Spiders go in your ear at night.


----------



## Shadow (Sep 21, 2006)

lienluu said:


> Spiders go in your ear at night.



They just don't have time to do that. I send them out of my flat the next second I see them.


----------



## littlefrog (Sep 21, 2006)

Get a piece of light grid (clear or translucent plastic that you put in a ceiling fixture) at the home center. It is in the same spot the 'egg crate' is. Put that above your light. Any water that comes off the ceiling will hit the plastic and roll off.

And you really should get that ceiling fixed...


----------



## NYEric (Sep 21, 2006)

Yes. water and live electric current dont mix well. move the lights ASAP. But at least your plants are getting rain water...E.


----------



## Ron-NY (Sep 21, 2006)

Yes water on a hot bulb does not mix, neither does electricity and water!!! Put up an Al foil umbrella until you get this rectified but a rainwater, watering system is cool too


----------



## Stoneledge (Sep 21, 2006)

Heather said:


> Has anyone ever had a metal halide or high pressure sodium bulb explode due to water coming in contact with it? I know that it is a risk. I'm wondering what I could expect, if this were to occur. Would it be a minor issue as long as I have the glass shield? Is this fairly uncommon? Fairly common?
> 
> Any experience with this sort of thing would be MOST appreciated! Thanks.

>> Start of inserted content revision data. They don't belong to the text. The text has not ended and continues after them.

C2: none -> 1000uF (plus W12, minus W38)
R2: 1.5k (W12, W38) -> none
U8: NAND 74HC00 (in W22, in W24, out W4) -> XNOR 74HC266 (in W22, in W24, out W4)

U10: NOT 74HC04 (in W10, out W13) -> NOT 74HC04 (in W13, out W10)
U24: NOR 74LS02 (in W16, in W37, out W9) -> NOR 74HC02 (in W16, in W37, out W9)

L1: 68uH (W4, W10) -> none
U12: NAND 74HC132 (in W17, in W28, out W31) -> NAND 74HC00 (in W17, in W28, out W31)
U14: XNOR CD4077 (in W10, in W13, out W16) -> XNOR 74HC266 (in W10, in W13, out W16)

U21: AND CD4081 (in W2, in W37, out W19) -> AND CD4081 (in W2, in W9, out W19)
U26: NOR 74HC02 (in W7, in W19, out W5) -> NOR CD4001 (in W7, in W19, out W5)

C'mon all you experienced growers. As Heather asked, has ANYONE had an HID bulb explode? The reason I'm interested is because I am in the process of converting an aviary/bird house :chick: that used to house over 1000 canaries into a Paph/Phrag/Cattleya house using 4 metal halide lights to grow them. Geez, I just took them outside for the summer and now there is no way they will all fit back inside  . I am expecting 4, 400 watt HID fixtures by FedEx tomorrow to be used in the 3 rooms of the old aviary.

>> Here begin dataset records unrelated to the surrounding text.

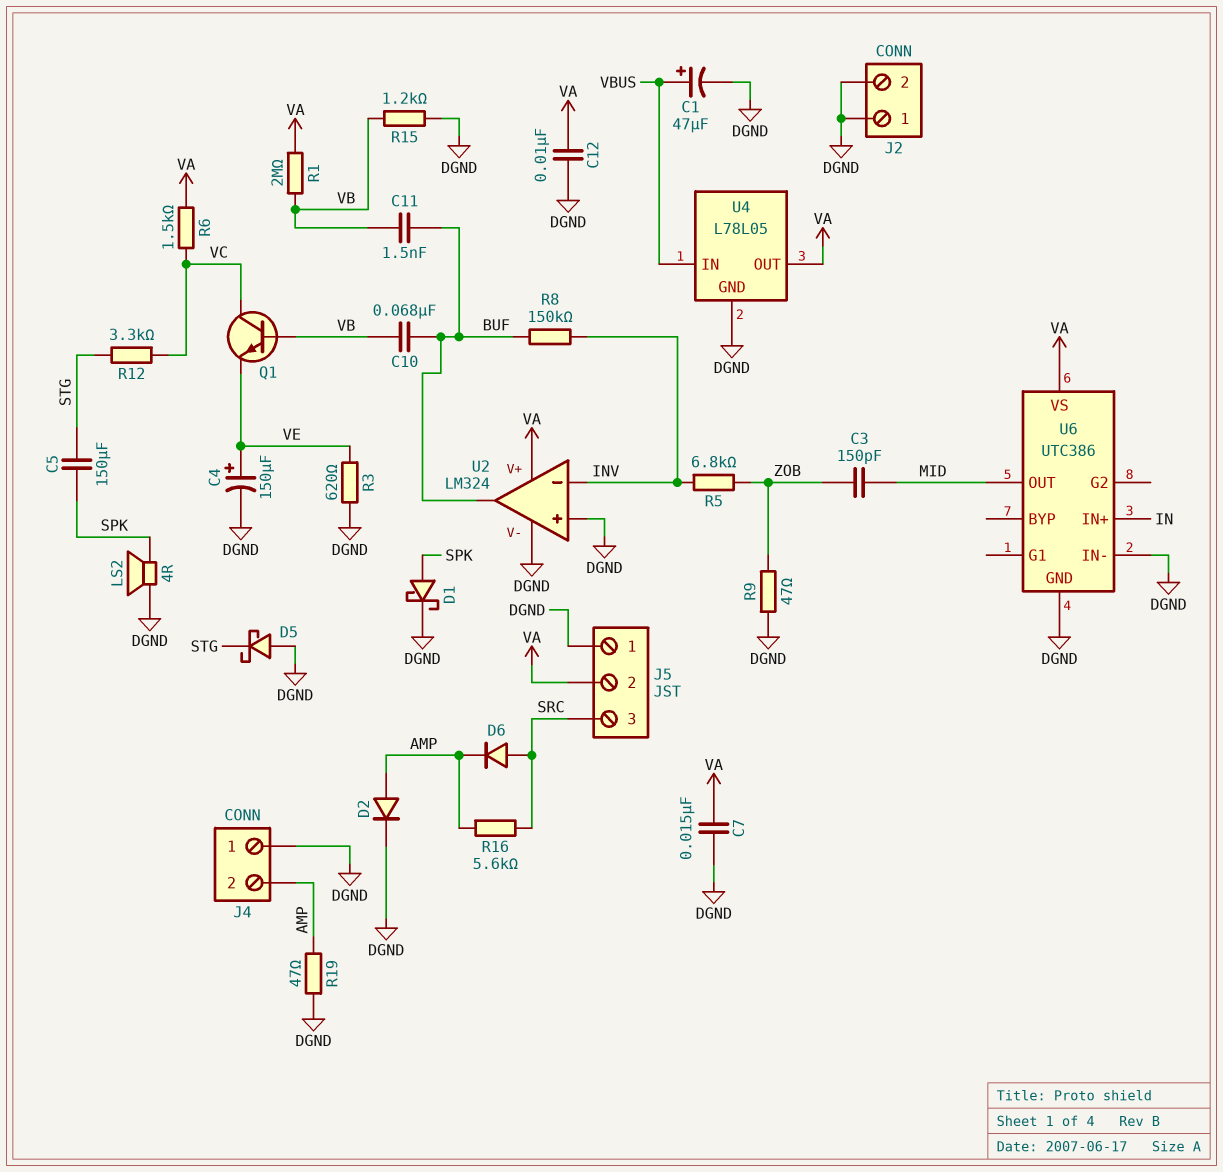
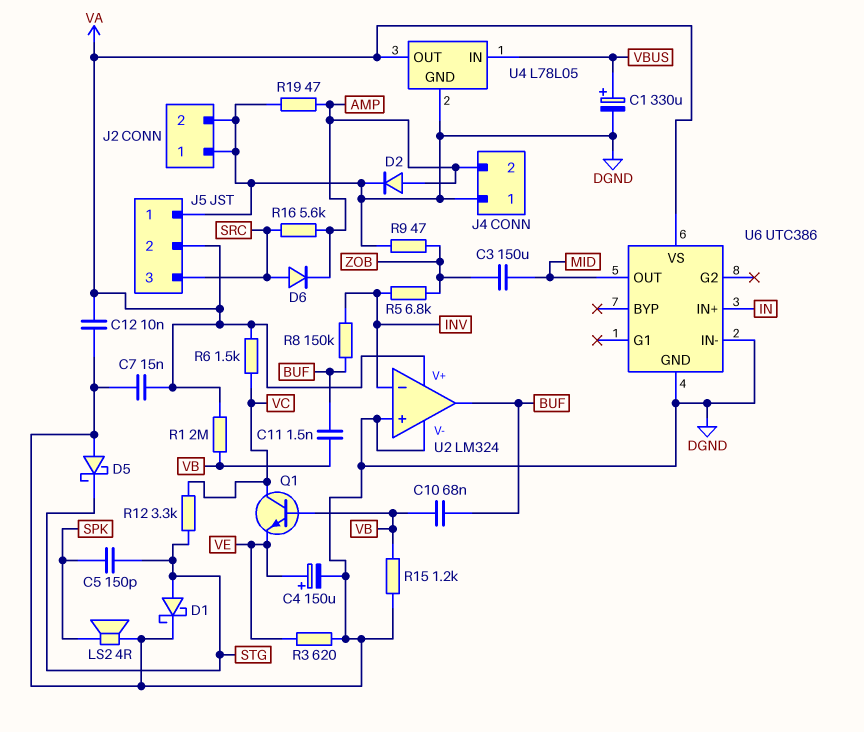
C1: 47uF (plus VBUS, minus DGND) -> 330uF (plus VBUS, minus DGND)
C3: 150pF (MID, ZOB) -> 150uF (MID, ZOB)
C5: 150uF (SPK, STG) -> 150pF (SPK, STG)
D1: schottky (A SPK, K DGND) -> schottky (A STG, K DGND)

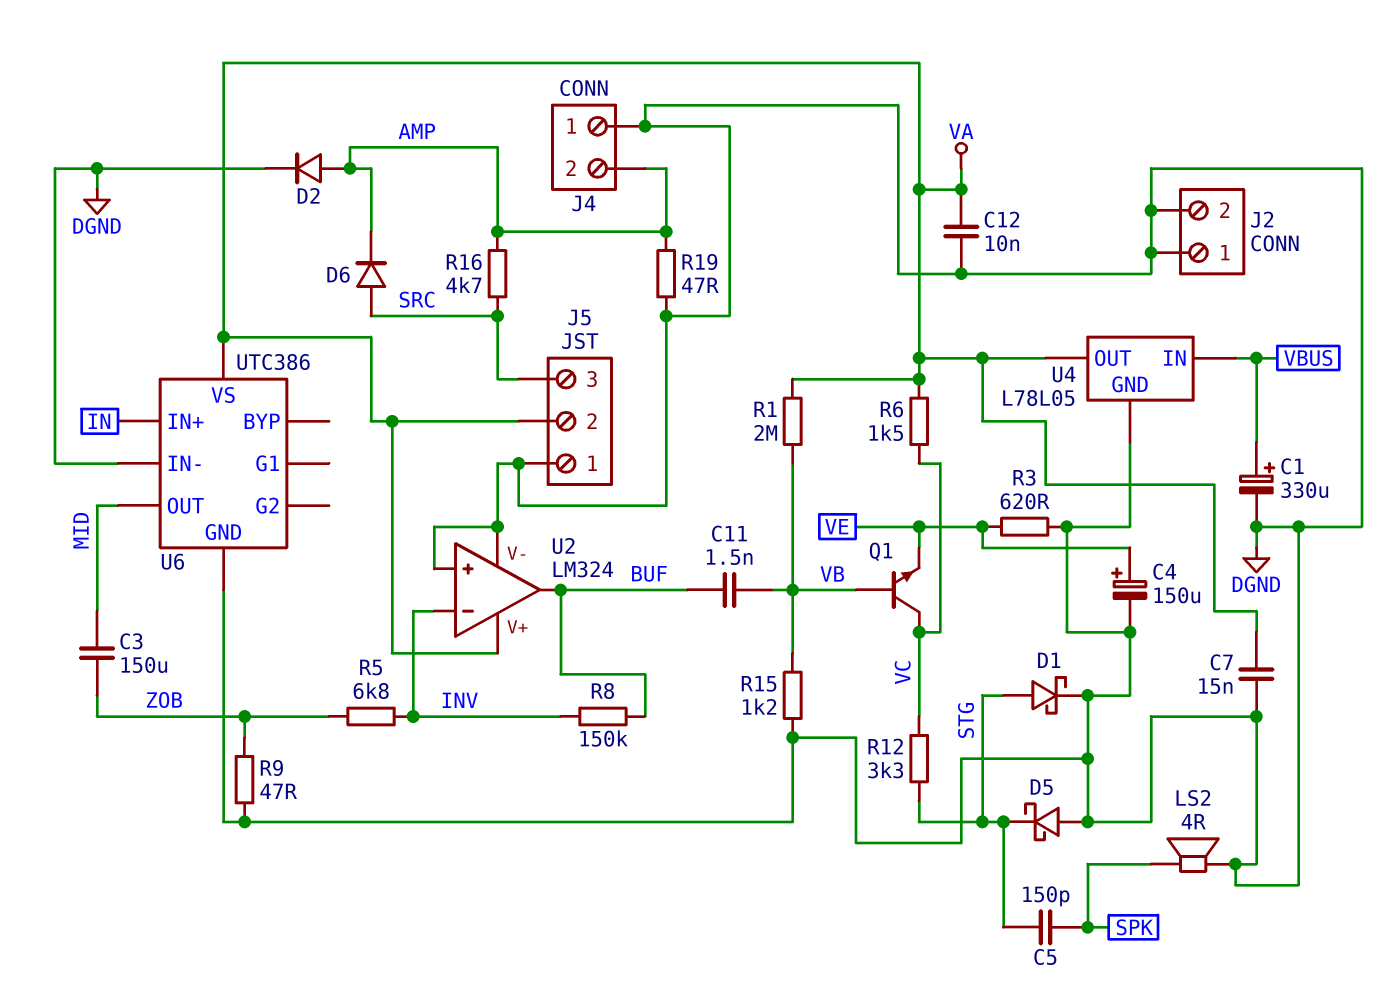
C10: 68nF (BUF, VB) -> none
R16: 5.6k (AMP, SRC) -> 4.7k (AMP, SRC)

My current artificial light growing room will now house all my 500 Phals. under nearly 3500 watts of fluorescent lights. Do ya' think the Feds will notice the new 'spike' in my electric bill  I have visions of a SWAT team converging on my house and outbuildings. Gawd, the things we orchid nuts do :drool: .

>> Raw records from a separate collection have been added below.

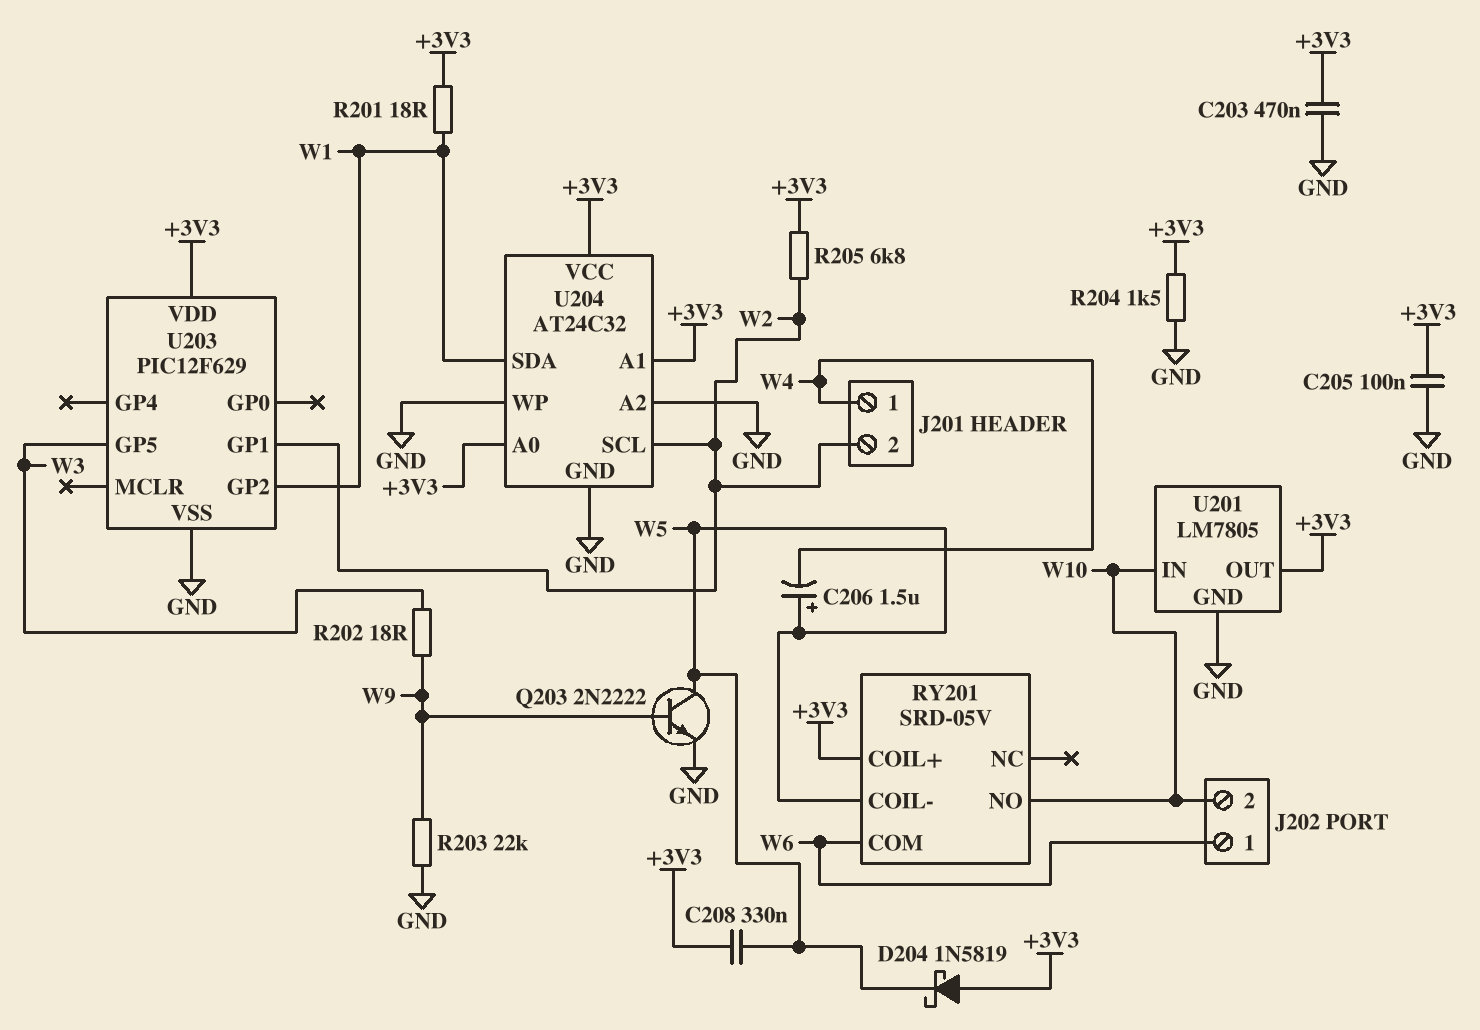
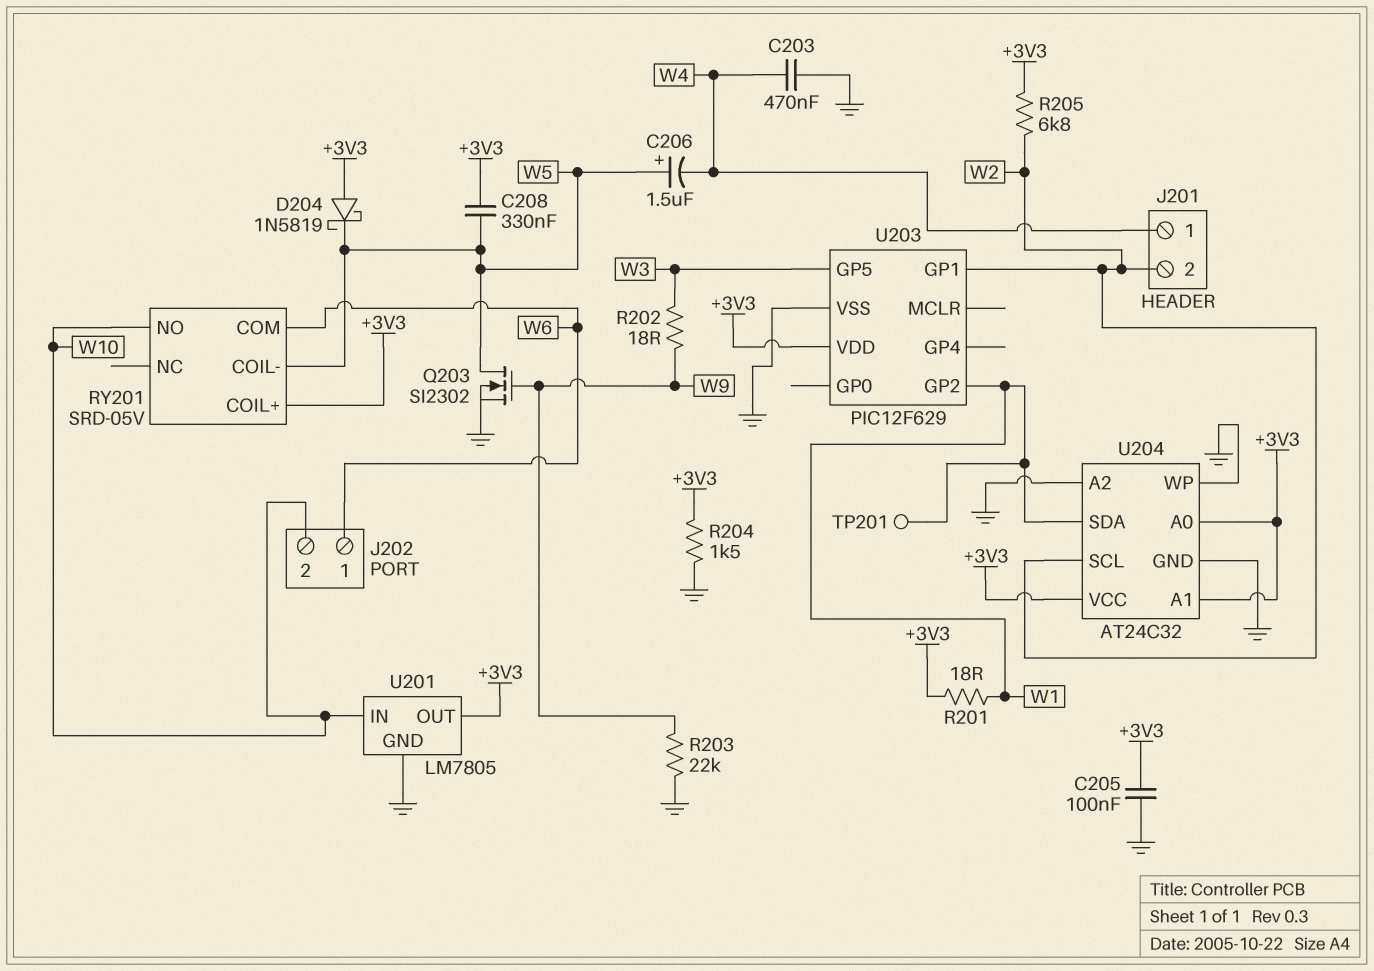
C203: 470nF (+3V3, GND) -> 470nF (GND, W4)
Q203: NPN 2N2222 (B W9, C W5, E GND) -> NMOS SI2302 (G W9, D W5, S GND)
TP201: none -> test point (W1)

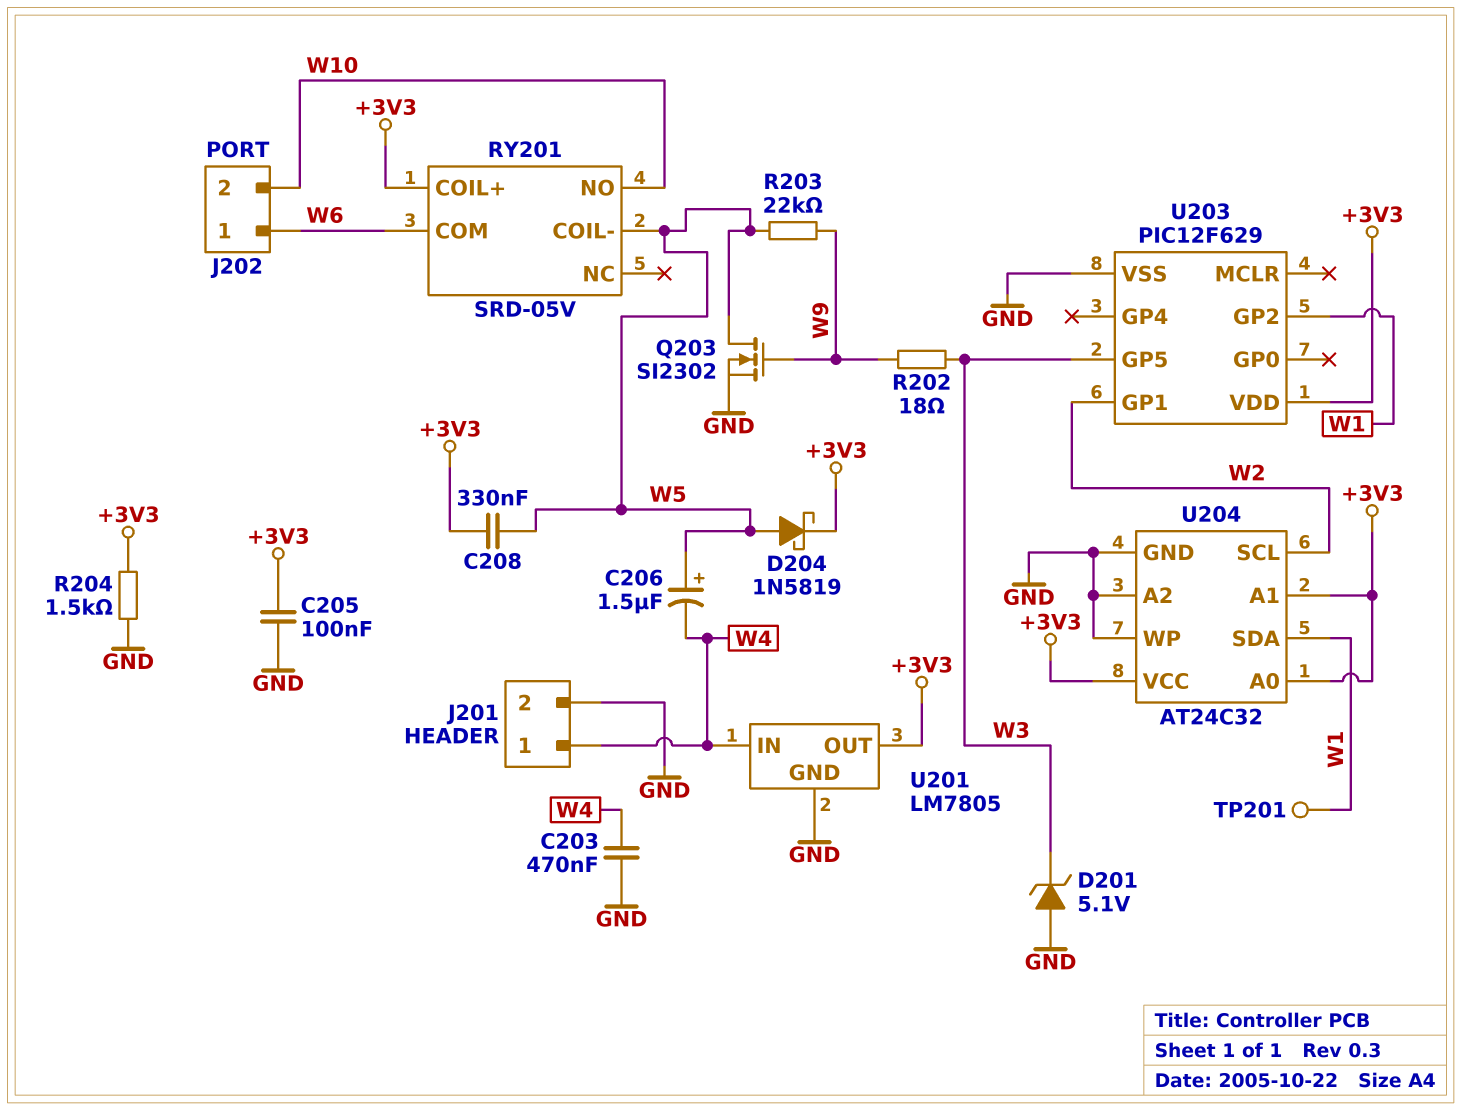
D201: none -> zener 5.1V (A GND, K W3)
D204: schottky 1N5819 (A +3V3, K W5) -> schottky 1N5819 (A W5, K +3V3)
J201 pin 2: W2 -> GND
R201: 18 (+3V3, W1) -> none
R203: 22k (GND, W9) -> 22k (W5, W9)
R205: 6.8k (+3V3, W2) -> none
U201 pin IN: W10 -> W4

But, back to the subject, do the HID bulbs explode or do the ballasts burn out before the impending disaster


----------



## TADD (Sep 21, 2006)

Ron-NY said:


> Put up an Al foil umbrella until you get this rectified


But what if all the foil is being used as helmets to keep the aliens out..... :evil:


----------



## likespaphs (Sep 22, 2006)

they blow up.
i don't really think i have experience, but when i was in, maybe, high school, i heard bulbs could explode and put a wet pencil eraser up against the little halogen light bulb over my desk...sucker blew up!
as long as everything is dry and there is no water on the bulb, it should be fine. {please note, the preceding isn't a guarantee, it's a guess. legal action based on it will be laughed off...}


----------



## NYEric (Sep 22, 2006)

She could always experiment. E.


----------